Yesterday a team of American researchers unveiled a study linking reduced salt consumption with slightly lower rates of heart disease and stroke. And while we’ve yet to hear cries of vindication from the anti-salt crusaders at the Center for Science in the Public Interest (CSPI), you can bet they’ll use the results to justify their heavy-handed "solutions" to the nation’s salt "crisis." Before they do, here are a few things to keep in mind:
The study’s subjects were selected to participate because they had already been diagnosed as "pre-hypertensive." That means they were at an especially high risk of developing high blood pressure before the trials got underway.
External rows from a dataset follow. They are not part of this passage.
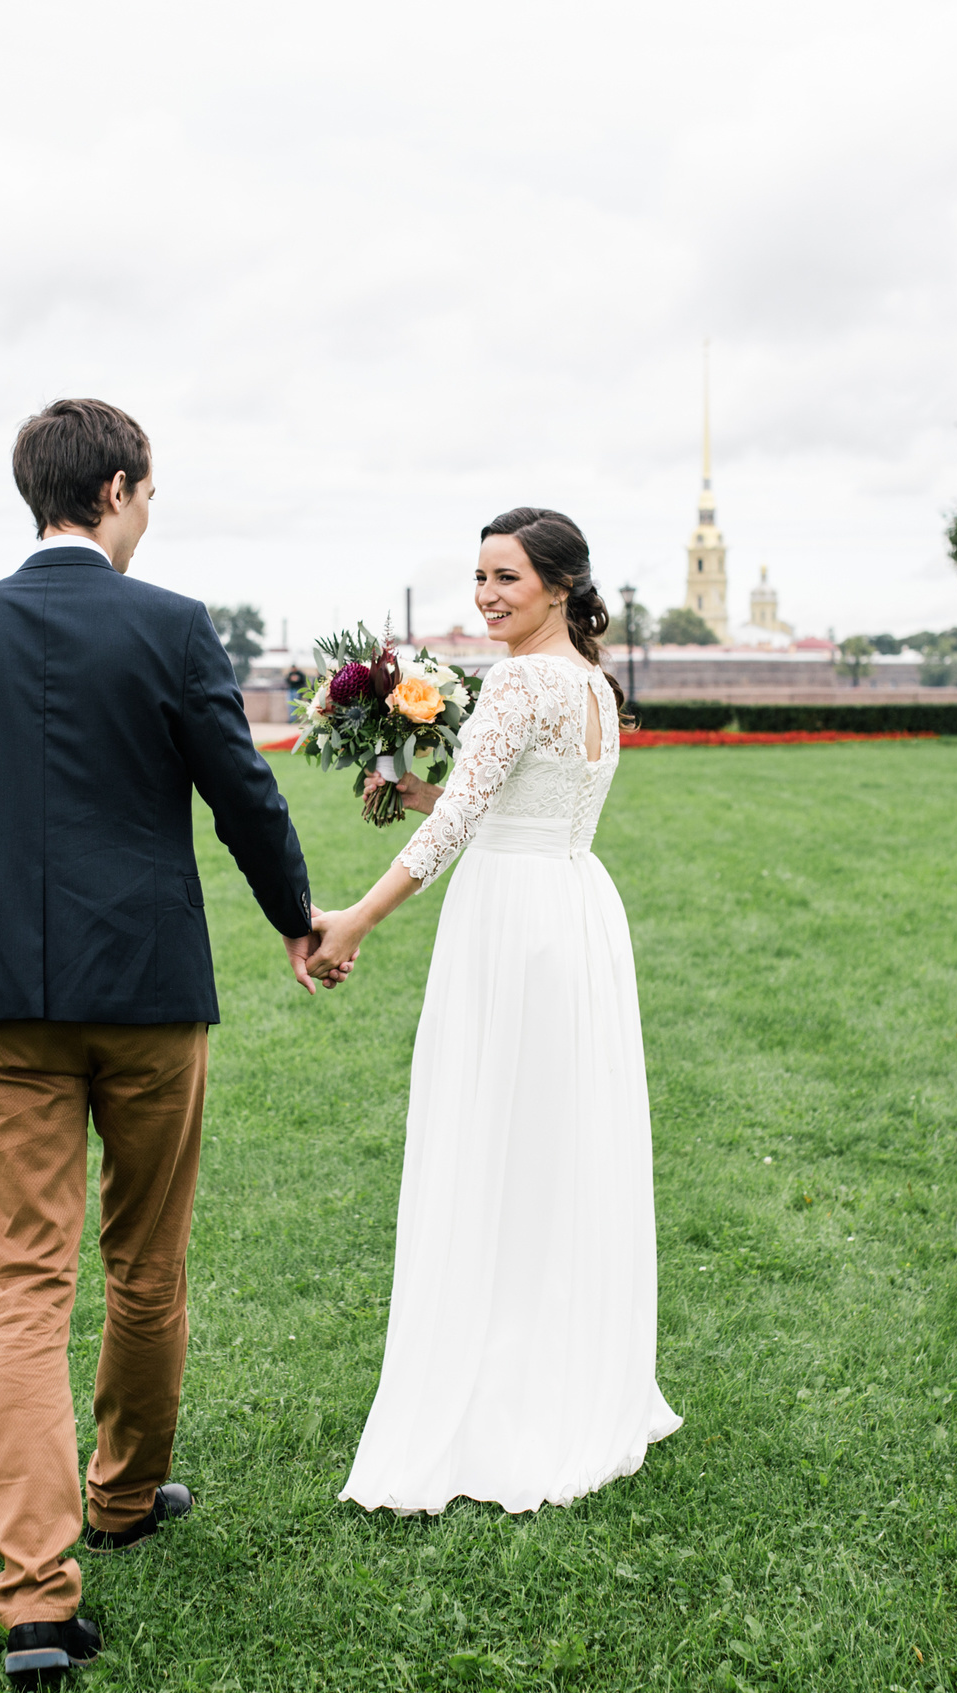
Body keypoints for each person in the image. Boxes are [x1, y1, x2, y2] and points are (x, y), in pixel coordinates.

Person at [0, 398, 332, 1692]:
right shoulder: (169, 623)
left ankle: (35, 1598)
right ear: (124, 488)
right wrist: (297, 918)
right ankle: (126, 1492)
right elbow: (241, 788)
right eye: (153, 493)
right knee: (146, 1256)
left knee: (22, 1282)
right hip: (148, 989)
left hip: (2, 1002)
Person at [310, 506, 680, 1515]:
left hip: (513, 921)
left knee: (494, 1134)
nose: (485, 594)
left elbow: (471, 820)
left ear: (559, 584)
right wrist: (413, 789)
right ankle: (566, 1367)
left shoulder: (522, 680)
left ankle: (501, 1387)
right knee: (555, 1140)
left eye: (506, 577)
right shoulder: (594, 685)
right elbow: (501, 800)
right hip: (572, 907)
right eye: (478, 576)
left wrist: (354, 918)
The actual number of heart attacks and strokes among participants was very small, which heightens the possibility that random variables or incomplete follow-up distorted the results.
This is just a single study in a large body of scientific literature on salt. Others have found little or no link between salt intake and mortality.
For CSPI — which has been advocating federally mandated caps on salt content in foods for years — salt really is a four-letter word. But as The Times of London pointed out today in a biting editorial:
[F]ood without salt is like life without wit (Attic "salt" in many lingos). Those who give up Man’s savoury mineral condemn themselves to the seventh circle of Hell, where carnal sinners are rationed to a diet of unsalted porridge and eggs. They may not live any longer; but it will just feel like it.